Security researchers are scrambling after Anthropic accidentally uploaded the entire source code for Claude Code to a public npm registry. A massive 57MB source map file, containing over 500,000 lines of code, was left exposed, revealing the internal logic of Anthropic’s flagship AI assistant. You might be wondering how a company this advanced could let that happen, and the implications for open source development are pretty serious.

The Leak Discovered in the Digital Underbelly

It all started when Chaofan Shou, a security researcher, spotted something strange in Anthropic’s published npm package for Claude Code v2.1.88. The package, which should have been a closed-source, obfuscated bundle, contained a 57MB source map file labeled `cli.js.map`. Usually, source maps are small text files used by developers to debug applications, mapping TypeScript back to a readable format. Instead of a simple reference, Shou found a treasure trove, a massive archive mapping 1,900 files and 512,000 lines of source code.

Once Shou posted about the leak on X, formerly Twitter, the story went viral, gathering nearly 10 million views. The AI community, always hungry for the inner workings of these systems, was immediately hooked. Claude Code is a highly popular agentic tool designed to edit files and manage entire projects locally, but until now, it was a black box locked behind a closed source license. Now, the box is open, and the internet is dissecting it.

Why This Leak Is So Dangerous

So, what’s actually inside this leaked library? The code reveals the core engine for LLM API calls, streaming responses, and token counting mechanisms. It shows exactly how Claude Code handles tool-call loops and permission models. Some members of the Hacker News community pointed out a particularly interesting detail: extensive regex filters designed to detect negative sentiment in user prompts, including a long list of swear words. While the leak doesn’t expose the underlying AI models or user data, it does expose the internal logic. This makes it incredibly easy to reverse-engineer the tool, spot security risks, or identify intellectual property details.

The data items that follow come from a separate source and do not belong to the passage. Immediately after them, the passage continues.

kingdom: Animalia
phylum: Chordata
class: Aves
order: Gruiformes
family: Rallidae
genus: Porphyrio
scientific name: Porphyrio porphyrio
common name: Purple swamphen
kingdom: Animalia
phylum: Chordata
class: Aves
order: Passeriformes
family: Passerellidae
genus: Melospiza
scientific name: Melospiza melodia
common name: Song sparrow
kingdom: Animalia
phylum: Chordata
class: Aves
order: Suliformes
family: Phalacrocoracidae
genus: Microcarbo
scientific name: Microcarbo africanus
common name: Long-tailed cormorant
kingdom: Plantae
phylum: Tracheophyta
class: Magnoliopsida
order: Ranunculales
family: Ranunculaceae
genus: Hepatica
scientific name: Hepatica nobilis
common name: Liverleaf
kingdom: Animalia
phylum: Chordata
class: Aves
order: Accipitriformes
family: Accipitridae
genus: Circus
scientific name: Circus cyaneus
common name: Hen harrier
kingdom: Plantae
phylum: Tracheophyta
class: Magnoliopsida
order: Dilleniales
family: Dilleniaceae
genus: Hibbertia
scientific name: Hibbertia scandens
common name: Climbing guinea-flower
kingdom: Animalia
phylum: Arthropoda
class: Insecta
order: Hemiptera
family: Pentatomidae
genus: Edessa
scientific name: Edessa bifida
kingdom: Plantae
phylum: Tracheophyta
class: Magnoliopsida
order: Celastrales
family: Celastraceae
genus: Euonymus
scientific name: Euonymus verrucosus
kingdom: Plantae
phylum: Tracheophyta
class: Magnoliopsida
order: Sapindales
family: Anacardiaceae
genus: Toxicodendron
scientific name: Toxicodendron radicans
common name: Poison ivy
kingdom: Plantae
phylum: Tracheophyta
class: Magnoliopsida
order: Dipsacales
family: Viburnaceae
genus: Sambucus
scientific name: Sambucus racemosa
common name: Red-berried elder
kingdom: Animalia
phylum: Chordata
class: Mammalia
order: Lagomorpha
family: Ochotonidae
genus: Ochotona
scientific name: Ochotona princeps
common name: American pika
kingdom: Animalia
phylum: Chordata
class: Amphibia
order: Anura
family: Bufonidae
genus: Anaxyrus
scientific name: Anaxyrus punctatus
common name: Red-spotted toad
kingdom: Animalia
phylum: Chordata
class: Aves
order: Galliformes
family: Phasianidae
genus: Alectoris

The implications are significant. As one researcher noted, Claude Code relies on axios, a popular HTTP client. If that dependency had vulnerabilities, the source code leak makes it much easier for bad actors to target it. Now, operators are already advertising their own forks of Claude Code. But be careful there. Full-stack developer Justin Schroeder put it bluntly on X: just because the source is now ‘available’ DOES NOT MEAN IT IS OPEN SOURCE. You are violating a license if you copy or redistribute the source code, or use their prompts in your next project. Don’t do that.

A Prompt Reminder for Developers

Moving fast to contain the fallout, Anthropic yanked the npm package, but it was too late. Mirrors of the leaked code have already been published on GitHub, with one repository already sitting at nearly 30,000 stars with 40,200 forks. While this is a huge win for the open-source community, it serves as a stark reminder that when you host sensitive code on public registries, you need to be incredibly careful about what you leave on the table. Anthropic hasn’t released an official statement yet, but Cybernews has reached out for a comment.